The dialogue was decided on the margins of the UN General Assembly last October, and it has been decided that Shoukry will meet with the US Secretary of State, Anthony Blinken. It was reported that Egypt’s Abdel Fattah Asl-Sisi hopes to meet Biden after the latter repeatedly criticised systematic human rights violations in Egypt concluding with a partial suspension of the military aid in a step that is mainly symbolic but also unprecedented.

Notwithstanding, human rights and democracy appears to be marginal in this dialogue, as it came among more urgent issues including the conflict with Ethiopia regarding the Grand Ethiopian Renaissance Dam and the military coup in Sudan. The situation is reminiscent of what happened in May, when Biden, then the freshly elected boss of the White House, who was highly critical of Sisi, contacted Sisi to discuss the escalation in Gaza between the Palestinian resistance and Israel. The call was indicative that there are a lot of issues that could be a negotiating card used by Sisi when he bargains with the US administration over democracy and human rights in Egypt. Over the past months, Sisi was keen on showing that he had close ties to Israel through several steps topped by his meeting with Israel’s PM Neftali Bennet in Sharm Al-Sheikh in September, in a classical quibble used by the Arab tyrants to please the USA.

On the other hand, improvement of the ever-deteriorating situation in Egypt does not appear to be a high priority for Biden. Instead, the latter appears to be pressured by the democratic lobby inside the democratic party and congress to address the Egyptian issue.
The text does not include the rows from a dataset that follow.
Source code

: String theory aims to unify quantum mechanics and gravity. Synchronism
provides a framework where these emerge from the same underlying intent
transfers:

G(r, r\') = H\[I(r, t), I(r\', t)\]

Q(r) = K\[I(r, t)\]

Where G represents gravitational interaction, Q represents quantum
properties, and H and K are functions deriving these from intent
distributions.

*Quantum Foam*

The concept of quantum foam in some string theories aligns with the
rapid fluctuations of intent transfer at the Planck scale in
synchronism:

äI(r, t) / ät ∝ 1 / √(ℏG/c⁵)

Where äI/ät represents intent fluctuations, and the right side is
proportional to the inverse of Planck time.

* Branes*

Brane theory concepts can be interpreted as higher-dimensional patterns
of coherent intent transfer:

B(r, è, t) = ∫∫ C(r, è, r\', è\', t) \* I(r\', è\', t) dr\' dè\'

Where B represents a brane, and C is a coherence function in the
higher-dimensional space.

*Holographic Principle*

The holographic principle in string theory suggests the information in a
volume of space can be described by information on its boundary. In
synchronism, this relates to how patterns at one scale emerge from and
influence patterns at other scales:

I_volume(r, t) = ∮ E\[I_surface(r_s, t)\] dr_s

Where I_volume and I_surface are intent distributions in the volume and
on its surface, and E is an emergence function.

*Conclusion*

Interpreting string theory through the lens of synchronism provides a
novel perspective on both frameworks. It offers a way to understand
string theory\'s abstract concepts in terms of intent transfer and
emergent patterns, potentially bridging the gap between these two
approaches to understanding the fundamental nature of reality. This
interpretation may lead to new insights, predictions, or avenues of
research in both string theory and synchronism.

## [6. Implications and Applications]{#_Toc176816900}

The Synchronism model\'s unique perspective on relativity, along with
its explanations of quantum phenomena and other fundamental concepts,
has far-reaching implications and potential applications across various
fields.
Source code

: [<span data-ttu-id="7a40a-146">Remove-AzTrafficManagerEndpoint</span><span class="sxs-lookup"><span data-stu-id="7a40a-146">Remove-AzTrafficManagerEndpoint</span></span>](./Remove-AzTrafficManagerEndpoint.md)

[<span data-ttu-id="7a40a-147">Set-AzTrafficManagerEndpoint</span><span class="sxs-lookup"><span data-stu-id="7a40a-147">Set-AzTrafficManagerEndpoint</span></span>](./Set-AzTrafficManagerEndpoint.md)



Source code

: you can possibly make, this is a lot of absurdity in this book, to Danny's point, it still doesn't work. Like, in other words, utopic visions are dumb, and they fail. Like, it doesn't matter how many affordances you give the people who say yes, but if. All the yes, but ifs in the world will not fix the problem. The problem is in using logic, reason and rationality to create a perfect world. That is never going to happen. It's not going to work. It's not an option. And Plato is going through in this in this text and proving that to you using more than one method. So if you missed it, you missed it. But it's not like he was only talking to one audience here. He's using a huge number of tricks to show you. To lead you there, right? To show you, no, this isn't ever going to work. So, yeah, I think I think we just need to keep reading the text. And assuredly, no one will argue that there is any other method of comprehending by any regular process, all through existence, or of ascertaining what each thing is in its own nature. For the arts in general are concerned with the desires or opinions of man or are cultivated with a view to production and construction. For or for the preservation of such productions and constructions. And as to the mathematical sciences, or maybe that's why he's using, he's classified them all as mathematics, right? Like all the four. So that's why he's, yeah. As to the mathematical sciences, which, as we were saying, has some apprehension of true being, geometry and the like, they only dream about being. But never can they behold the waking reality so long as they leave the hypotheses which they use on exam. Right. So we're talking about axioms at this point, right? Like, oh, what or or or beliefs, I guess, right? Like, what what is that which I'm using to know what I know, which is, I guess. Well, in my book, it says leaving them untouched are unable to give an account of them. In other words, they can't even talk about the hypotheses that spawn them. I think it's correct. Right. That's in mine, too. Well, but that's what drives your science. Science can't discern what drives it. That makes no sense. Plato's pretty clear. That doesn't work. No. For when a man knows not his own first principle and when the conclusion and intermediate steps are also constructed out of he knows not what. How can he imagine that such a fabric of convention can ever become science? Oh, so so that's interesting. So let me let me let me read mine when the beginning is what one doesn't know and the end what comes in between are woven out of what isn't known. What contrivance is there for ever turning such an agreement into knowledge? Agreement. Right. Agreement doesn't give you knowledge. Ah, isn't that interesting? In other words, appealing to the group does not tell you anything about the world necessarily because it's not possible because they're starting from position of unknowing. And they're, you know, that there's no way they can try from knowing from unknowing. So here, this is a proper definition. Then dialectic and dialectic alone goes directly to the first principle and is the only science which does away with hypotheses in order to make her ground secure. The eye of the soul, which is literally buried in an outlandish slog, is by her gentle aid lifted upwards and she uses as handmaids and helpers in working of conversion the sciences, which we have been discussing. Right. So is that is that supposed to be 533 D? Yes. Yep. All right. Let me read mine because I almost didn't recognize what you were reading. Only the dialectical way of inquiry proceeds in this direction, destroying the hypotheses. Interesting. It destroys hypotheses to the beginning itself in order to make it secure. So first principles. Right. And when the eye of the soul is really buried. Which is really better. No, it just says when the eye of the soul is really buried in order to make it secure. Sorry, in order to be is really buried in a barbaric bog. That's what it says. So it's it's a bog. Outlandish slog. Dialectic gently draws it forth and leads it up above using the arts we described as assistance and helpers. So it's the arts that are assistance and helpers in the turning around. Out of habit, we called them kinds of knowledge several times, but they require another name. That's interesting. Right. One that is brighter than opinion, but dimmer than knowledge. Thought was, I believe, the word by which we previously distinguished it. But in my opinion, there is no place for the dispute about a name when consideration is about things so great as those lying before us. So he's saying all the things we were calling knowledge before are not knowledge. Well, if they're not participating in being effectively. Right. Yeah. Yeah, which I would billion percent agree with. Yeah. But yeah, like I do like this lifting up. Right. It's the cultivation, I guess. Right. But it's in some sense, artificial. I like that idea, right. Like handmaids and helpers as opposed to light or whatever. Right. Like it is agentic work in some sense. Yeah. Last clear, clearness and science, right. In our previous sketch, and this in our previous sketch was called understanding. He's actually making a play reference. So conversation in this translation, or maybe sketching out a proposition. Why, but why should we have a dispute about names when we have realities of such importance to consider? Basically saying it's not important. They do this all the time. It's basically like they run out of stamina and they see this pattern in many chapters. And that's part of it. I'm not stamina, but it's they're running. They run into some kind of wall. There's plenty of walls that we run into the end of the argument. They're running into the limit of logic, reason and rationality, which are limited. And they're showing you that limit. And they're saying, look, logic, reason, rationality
For Biden, Egypt is just a territorial state that he addresses only when he needs to.

The regional situation has repeatedly served Sisi, first with the escalation in Gaza, where he demonstrated effective engagement with Hamas through close ties between its senior leader in Gaza Yehia Senwar and the Egyptian General Intelligence. These ties were built without disturbing relations with Israel. Then, with the complications in Sudan, Egypt appeared to be the closest ally to Sudan’s military refusing to sign a joint statement with the USA, the UK, Saudi Arabia and Emirates against the coup. This situation made Egypt a vital gate to pressure Sudan’s military to ameliorate the escalation against the civil opposition. Finally, the civil war in Ethiopia came to totally defame Ethiopia’s hardliner PM Abiy Ahmed and to shake his throne. Sisi appeared to be correct that Ahmed was reluctant to sign a binding deal.

All of that says that there is little chance that real US pressure could be vital in convincing Sisi to reverse his repressive policies against Egypt’s media, civil society, human rights defenders and opponents aside from reconciliation with the Muslim Brotherhood.